In other words, we have more tools than ever to diagnose medical conditions: The key is knowing when and where to use them. The invention of the screwdriver didn't make the hammer obsolete. All the tests and data and fancy equipment can't compensate, Novan says, for true personal interaction between doctor and patient.
"There's a quote by Francis Peabody," Novan says. "'The secret of the care of the patient is in caring for the patient.'" ♦
Giving a physical exam to a kid is a whole different challenge than giving one to an adult. Children can be more fidgety, more prone to tears and more unable to articulate exactly what's wrong.
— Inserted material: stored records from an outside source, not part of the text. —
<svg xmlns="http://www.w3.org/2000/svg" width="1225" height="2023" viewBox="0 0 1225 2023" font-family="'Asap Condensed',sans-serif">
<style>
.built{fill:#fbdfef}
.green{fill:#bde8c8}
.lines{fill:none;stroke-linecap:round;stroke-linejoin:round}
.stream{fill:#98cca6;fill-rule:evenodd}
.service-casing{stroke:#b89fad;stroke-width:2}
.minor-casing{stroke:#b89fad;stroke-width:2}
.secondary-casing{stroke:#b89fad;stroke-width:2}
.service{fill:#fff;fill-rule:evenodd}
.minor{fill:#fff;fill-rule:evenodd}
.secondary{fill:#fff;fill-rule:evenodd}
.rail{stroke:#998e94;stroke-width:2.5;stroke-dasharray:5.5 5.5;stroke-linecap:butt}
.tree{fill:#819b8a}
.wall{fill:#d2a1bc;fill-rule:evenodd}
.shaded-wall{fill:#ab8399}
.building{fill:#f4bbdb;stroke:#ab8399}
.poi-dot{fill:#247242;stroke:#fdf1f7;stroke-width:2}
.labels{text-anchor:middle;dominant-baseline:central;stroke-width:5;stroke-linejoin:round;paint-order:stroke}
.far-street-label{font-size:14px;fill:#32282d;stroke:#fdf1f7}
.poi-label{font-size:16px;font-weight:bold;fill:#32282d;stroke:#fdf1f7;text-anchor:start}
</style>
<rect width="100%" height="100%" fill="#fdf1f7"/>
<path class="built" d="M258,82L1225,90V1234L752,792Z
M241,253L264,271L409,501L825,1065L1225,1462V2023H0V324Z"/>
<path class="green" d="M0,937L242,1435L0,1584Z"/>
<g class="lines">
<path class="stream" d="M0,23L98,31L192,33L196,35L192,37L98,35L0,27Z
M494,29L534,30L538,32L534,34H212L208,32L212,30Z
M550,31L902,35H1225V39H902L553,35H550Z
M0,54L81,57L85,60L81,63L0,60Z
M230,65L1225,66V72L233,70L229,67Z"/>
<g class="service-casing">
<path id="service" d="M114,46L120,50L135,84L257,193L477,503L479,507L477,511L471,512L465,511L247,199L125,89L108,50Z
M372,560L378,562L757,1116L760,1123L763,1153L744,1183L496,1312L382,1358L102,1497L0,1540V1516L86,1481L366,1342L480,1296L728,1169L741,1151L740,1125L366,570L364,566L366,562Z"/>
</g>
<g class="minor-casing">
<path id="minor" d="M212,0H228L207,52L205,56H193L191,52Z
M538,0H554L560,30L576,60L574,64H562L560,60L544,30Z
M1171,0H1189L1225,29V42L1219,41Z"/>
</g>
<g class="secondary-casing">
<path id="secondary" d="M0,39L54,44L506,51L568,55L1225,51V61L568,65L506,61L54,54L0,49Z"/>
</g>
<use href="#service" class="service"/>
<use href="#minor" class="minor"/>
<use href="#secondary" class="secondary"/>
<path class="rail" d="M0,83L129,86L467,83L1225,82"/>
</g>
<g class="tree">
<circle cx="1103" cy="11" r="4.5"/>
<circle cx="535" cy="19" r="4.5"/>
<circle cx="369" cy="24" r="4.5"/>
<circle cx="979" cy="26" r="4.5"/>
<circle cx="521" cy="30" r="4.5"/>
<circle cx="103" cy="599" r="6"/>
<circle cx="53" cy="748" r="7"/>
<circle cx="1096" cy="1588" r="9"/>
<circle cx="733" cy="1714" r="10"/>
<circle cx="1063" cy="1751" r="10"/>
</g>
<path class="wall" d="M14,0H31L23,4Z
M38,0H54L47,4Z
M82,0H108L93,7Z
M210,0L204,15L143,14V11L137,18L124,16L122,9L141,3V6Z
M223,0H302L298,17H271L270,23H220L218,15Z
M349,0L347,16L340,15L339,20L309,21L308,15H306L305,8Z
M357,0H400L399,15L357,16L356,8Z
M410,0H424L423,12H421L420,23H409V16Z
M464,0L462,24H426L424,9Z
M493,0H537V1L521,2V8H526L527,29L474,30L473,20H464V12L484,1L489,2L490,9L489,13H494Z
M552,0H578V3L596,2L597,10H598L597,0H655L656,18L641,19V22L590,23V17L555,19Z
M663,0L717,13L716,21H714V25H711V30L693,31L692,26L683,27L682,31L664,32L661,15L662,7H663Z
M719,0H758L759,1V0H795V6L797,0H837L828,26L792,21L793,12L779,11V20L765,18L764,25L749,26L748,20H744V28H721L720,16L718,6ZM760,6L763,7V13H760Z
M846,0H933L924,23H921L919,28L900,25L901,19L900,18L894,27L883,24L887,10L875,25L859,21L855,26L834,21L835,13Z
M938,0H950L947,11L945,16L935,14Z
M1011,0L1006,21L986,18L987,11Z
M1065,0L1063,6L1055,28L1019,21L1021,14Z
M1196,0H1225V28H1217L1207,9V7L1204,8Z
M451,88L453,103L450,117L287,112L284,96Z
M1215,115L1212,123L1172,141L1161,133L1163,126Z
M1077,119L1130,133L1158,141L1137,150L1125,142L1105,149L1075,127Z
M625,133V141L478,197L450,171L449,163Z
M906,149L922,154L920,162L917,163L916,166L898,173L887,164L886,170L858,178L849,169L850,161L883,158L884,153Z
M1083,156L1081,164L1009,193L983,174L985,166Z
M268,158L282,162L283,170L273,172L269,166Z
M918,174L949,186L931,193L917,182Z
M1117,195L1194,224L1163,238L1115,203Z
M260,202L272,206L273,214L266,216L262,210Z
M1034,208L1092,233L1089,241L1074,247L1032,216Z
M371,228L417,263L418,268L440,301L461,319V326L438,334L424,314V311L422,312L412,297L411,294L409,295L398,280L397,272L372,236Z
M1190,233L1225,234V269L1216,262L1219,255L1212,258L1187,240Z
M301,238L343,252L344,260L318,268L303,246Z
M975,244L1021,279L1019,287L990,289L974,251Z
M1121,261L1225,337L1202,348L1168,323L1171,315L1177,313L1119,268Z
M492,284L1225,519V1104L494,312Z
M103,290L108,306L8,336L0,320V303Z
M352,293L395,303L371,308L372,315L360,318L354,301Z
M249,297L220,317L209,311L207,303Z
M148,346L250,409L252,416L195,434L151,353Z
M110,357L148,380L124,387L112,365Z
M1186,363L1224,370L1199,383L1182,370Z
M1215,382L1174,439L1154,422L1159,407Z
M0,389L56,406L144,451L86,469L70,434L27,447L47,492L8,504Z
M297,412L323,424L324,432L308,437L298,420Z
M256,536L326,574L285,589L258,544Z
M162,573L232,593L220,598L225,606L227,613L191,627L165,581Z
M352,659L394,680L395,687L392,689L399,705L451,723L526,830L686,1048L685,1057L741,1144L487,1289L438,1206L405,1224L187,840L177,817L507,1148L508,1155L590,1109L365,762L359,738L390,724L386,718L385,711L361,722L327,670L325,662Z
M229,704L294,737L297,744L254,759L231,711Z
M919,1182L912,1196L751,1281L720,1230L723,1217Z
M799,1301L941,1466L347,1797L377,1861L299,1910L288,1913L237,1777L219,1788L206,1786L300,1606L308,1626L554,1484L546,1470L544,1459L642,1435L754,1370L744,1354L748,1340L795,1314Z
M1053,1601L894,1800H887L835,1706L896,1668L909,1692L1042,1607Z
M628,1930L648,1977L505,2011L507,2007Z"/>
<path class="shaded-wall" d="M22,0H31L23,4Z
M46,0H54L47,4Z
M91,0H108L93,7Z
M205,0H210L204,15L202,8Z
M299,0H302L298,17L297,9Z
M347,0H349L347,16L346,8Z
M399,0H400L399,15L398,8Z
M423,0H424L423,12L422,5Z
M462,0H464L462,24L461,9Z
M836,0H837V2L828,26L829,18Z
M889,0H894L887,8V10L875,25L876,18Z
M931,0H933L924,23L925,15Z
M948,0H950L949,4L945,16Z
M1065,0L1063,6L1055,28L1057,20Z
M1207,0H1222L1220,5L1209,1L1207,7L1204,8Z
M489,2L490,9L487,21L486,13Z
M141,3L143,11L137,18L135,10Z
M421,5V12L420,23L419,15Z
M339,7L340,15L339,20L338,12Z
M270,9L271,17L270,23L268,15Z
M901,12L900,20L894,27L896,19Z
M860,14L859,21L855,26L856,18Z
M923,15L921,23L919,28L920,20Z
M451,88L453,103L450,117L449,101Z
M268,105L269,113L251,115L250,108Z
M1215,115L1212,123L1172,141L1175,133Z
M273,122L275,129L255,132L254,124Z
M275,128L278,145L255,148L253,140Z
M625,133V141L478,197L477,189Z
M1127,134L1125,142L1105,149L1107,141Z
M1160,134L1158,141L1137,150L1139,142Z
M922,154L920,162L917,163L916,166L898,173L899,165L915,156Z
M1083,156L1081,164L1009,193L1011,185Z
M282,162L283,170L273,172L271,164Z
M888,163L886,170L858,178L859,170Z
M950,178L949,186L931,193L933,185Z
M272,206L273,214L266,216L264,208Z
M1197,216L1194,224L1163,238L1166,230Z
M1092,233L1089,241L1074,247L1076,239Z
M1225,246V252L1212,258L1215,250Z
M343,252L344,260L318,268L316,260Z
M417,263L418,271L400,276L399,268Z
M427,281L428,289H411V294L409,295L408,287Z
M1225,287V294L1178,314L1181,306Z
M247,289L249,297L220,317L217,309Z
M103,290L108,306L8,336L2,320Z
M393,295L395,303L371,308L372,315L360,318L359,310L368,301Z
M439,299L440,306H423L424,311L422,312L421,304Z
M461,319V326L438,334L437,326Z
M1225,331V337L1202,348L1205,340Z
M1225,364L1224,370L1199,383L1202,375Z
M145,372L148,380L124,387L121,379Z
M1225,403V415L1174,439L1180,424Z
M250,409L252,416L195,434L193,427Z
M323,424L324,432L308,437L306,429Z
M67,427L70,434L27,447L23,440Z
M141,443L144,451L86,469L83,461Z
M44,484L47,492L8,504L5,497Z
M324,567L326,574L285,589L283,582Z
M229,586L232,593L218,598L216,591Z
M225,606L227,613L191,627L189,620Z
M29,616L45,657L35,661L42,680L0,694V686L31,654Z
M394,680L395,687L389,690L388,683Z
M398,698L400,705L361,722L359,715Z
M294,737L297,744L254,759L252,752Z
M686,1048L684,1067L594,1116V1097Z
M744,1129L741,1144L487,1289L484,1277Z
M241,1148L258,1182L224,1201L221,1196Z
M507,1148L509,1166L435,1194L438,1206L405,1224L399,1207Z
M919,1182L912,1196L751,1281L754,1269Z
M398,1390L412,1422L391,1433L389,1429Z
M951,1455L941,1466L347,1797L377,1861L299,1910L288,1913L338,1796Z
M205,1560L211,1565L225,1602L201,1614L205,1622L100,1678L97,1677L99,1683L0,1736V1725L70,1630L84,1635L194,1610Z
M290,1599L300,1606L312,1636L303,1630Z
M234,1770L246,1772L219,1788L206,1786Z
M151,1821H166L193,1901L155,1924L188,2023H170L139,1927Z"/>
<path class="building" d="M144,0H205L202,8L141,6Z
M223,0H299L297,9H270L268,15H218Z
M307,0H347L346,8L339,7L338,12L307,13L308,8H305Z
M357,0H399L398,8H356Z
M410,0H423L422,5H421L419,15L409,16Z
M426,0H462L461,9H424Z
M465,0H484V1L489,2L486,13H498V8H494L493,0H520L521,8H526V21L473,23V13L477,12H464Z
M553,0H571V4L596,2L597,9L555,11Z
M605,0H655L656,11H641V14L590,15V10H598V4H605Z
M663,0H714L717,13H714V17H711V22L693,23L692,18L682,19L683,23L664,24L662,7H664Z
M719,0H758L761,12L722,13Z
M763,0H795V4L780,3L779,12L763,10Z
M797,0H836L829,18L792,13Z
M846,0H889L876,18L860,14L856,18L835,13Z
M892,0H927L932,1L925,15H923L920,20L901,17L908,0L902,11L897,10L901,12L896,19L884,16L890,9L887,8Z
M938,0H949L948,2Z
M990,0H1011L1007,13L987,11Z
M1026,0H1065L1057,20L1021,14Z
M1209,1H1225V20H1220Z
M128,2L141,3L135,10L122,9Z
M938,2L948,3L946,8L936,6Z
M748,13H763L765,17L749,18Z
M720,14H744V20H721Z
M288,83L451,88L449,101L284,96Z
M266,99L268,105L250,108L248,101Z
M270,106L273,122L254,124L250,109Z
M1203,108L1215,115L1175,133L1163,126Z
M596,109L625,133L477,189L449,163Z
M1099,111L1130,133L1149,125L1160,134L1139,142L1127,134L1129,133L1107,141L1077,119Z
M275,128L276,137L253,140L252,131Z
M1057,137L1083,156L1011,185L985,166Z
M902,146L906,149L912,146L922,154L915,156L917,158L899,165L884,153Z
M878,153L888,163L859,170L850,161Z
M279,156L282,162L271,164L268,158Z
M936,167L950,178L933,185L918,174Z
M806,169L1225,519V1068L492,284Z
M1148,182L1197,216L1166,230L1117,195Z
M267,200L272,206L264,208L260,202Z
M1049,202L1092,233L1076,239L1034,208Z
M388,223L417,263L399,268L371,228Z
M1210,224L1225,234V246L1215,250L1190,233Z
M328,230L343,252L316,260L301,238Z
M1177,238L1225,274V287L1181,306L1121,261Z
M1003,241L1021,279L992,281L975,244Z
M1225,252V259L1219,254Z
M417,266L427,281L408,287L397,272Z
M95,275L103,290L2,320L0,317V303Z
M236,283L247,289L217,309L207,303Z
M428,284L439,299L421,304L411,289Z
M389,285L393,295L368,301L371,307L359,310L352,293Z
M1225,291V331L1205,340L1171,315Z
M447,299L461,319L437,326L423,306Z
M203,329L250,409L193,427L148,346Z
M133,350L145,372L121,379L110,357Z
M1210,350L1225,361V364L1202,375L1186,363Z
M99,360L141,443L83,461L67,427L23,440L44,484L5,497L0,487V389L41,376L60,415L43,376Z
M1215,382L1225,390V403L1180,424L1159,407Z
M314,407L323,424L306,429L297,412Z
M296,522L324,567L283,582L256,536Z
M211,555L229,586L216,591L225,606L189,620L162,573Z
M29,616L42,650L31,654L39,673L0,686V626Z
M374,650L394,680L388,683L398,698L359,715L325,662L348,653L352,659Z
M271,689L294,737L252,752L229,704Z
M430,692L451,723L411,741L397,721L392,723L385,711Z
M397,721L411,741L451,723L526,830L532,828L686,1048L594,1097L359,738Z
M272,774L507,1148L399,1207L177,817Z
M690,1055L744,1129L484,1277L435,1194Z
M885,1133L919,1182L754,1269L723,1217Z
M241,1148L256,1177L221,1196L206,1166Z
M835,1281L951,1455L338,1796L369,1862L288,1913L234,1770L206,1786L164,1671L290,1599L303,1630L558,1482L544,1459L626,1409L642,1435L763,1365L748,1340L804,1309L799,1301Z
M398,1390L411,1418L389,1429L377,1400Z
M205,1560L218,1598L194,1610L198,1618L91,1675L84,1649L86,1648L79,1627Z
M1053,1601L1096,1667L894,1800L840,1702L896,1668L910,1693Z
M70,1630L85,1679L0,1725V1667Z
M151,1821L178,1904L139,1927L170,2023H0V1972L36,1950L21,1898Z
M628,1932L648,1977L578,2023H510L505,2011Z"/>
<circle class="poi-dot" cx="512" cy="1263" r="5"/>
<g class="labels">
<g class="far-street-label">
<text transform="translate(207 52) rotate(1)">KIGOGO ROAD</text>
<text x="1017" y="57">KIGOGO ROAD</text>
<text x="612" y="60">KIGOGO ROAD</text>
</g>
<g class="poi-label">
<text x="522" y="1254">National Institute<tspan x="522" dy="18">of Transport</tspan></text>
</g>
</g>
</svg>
Brooke Jordan, a nurse practitioner with Northwest Spokane Pediatrics, says she'll sometimes give kids a few tongue depressors or let them play with her stethoscope. She may play with them for a few moments before the physical exam begins — a way to get them to trust her. Some kids are clearly nervous. She'll let them hold the otoscope light into their ears.
"If they have a stuffed animal, we'll pretend to listen to the stuffed animal before we listen to them," Jordan says.
She'll check their immunization records. The questions she asks the parents go far beyond simple medical history. Are they wearing helmets when they're riding bikes? Life jackets when boating? Do they have the right booster seat or car seat? After all, she usually sees children before they develop problems that could affect them for the rest of their lives.
"One of the biggest things we focus on is the patient education," says Jordan. "I believe the preventative side is key to maintaining health."